Dataset records
-*-
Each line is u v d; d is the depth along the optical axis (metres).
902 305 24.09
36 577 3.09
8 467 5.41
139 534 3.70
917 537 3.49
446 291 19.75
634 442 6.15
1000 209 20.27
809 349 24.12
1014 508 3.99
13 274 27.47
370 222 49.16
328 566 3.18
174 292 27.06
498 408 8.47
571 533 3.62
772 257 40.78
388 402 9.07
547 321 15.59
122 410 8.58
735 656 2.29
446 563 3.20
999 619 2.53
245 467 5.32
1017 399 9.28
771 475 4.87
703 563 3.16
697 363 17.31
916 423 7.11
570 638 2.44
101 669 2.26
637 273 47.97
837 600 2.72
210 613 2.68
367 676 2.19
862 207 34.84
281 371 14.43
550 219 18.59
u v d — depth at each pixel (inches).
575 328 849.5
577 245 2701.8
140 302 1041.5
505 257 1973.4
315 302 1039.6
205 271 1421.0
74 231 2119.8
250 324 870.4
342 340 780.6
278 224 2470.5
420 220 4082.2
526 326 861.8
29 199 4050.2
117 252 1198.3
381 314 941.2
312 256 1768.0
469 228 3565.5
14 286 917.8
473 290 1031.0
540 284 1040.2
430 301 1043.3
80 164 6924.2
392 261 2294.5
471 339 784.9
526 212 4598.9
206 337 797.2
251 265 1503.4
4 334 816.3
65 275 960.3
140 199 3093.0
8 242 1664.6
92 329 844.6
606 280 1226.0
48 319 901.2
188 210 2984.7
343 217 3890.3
-*-
» **TASK REQUIREMENTS**
From the line containing "14 286 917.8" down to the last line of the data, transcribe every line exactly; nothing else should appear.

» **TASK RESPONSE**
14 286 917.8
473 290 1031.0
540 284 1040.2
430 301 1043.3
80 164 6924.2
392 261 2294.5
471 339 784.9
526 212 4598.9
206 337 797.2
251 265 1503.4
4 334 816.3
65 275 960.3
140 199 3093.0
8 242 1664.6
92 329 844.6
606 280 1226.0
48 319 901.2
188 210 2984.7
343 217 3890.3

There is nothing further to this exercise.